━━━━━ TEXTO FORNECIDO

O Brasil nas trilhas


Muitas vezes somos surpreendidos com a expressão “precisamos colocar o país nos trilhos”. Não ensejamos falar de uma situação de algo “descarrilhado” e que mineiramente desejamos ajudar a colocar o trem no trilho, uai!
Queremos falar  de rara beleza nas trilhas da Chapada Diamantina, na Bahia. No rastro dos garimpeiros, do início do século passado,  brotaram íngremes caminhos e sôfregos povoados. Em meio às rochas de mais de um bilhão de anos, os diamantes foram sendo procurados com a ansiedade de quem vai ao pote com muita sede  e fica rico, ou permanece lascado. Um século depois aí encontramos frondosas montanhas  e vales de heroica resistência banhadas de águas cristalinas, cachoeiras espetaculares e monumentais formações rochosas.
Não é possível andar nessas trilhas sem se deixar envolver pelo encanto desse Brasil ainda por poucos conhecido. Afinal de contas a nossa classe dominante ainda continua de costas para esse país profundo e belo.  A maioria dos pacotes turísticas continuam sendo para Las Vegas, Disney, Europa...onde é possível esbanjar dinheiro acumulado às custas do trabalho e suor do povo brasileiro.

━━━━━━━━━━

▸ **DESAFIOS**
• A. Liste tudo o que o texto sobre as trilhas da Chapada Diamantina diz que se encontra ali um século depois.
• B. Segundo o texto sobre as trilhas da Chapada Diamantina, por que esse Brasil ainda é conhecido por poucos? Responda em até três frases.
• C. Imprima o trecho do texto sobre as trilhas da Chapada Diamantina que vai de "Queremos falar  de" até "monumentais formações rochosas.".

━━━━━ LISTA DE DADOS

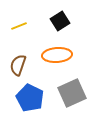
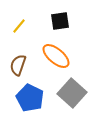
black square: rotated 24 degrees clockwise
yellow line: rotated 28 degrees counterclockwise
orange ellipse: moved 1 px left, 1 px down; rotated 44 degrees clockwise
gray square: rotated 24 degrees counterclockwise
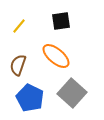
black square: moved 1 px right
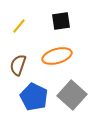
orange ellipse: moved 1 px right; rotated 56 degrees counterclockwise
gray square: moved 2 px down
blue pentagon: moved 4 px right, 1 px up
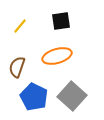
yellow line: moved 1 px right
brown semicircle: moved 1 px left, 2 px down
gray square: moved 1 px down
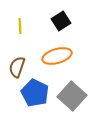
black square: rotated 24 degrees counterclockwise
yellow line: rotated 42 degrees counterclockwise
blue pentagon: moved 1 px right, 4 px up
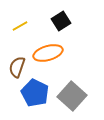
yellow line: rotated 63 degrees clockwise
orange ellipse: moved 9 px left, 3 px up
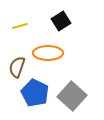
yellow line: rotated 14 degrees clockwise
orange ellipse: rotated 16 degrees clockwise
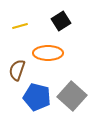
brown semicircle: moved 3 px down
blue pentagon: moved 2 px right, 4 px down; rotated 12 degrees counterclockwise
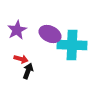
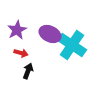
cyan cross: rotated 32 degrees clockwise
red arrow: moved 6 px up
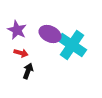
purple star: rotated 18 degrees counterclockwise
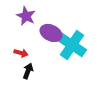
purple star: moved 9 px right, 14 px up
purple ellipse: moved 1 px right, 1 px up
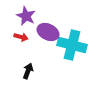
purple ellipse: moved 3 px left, 1 px up
cyan cross: rotated 20 degrees counterclockwise
red arrow: moved 16 px up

━━━━━━━━━━

▸ **RESPOSTAS POR TAREFA**
• A.
- frondosas montanhas
- vales de heroica resistência
- águas cristalinas
- cachoeiras espetaculares
- monumentais formações rochosas

• B. Porque a classe dominante continua de costas para esse país profundo e belo. A maioria dos pacotes turísticos ainda vai para Las Vegas, Disney e Europa, onde é possível esbanjar dinheiro acumulado às custas do trabalho e do suor do povo brasileiro.

• C.
Queremos falar  de rara beleza nas trilhas da Chapada Diamantina, na Bahia. No rastro dos garimpeiros, do início do século passado,  brotaram íngremes caminhos e sôfregos povoados. Em meio às rochas de mais de um bilhão de anos, os diamantes foram sendo procurados com a ansiedade de quem vai ao pote com muita sede  e fica rico, ou permanece lascado. Um século depois aí encontramos frondosas montanhas  e vales de heroica resistência banhadas de águas cristalinas, cachoeiras espetaculares e monumentais formações rochosas.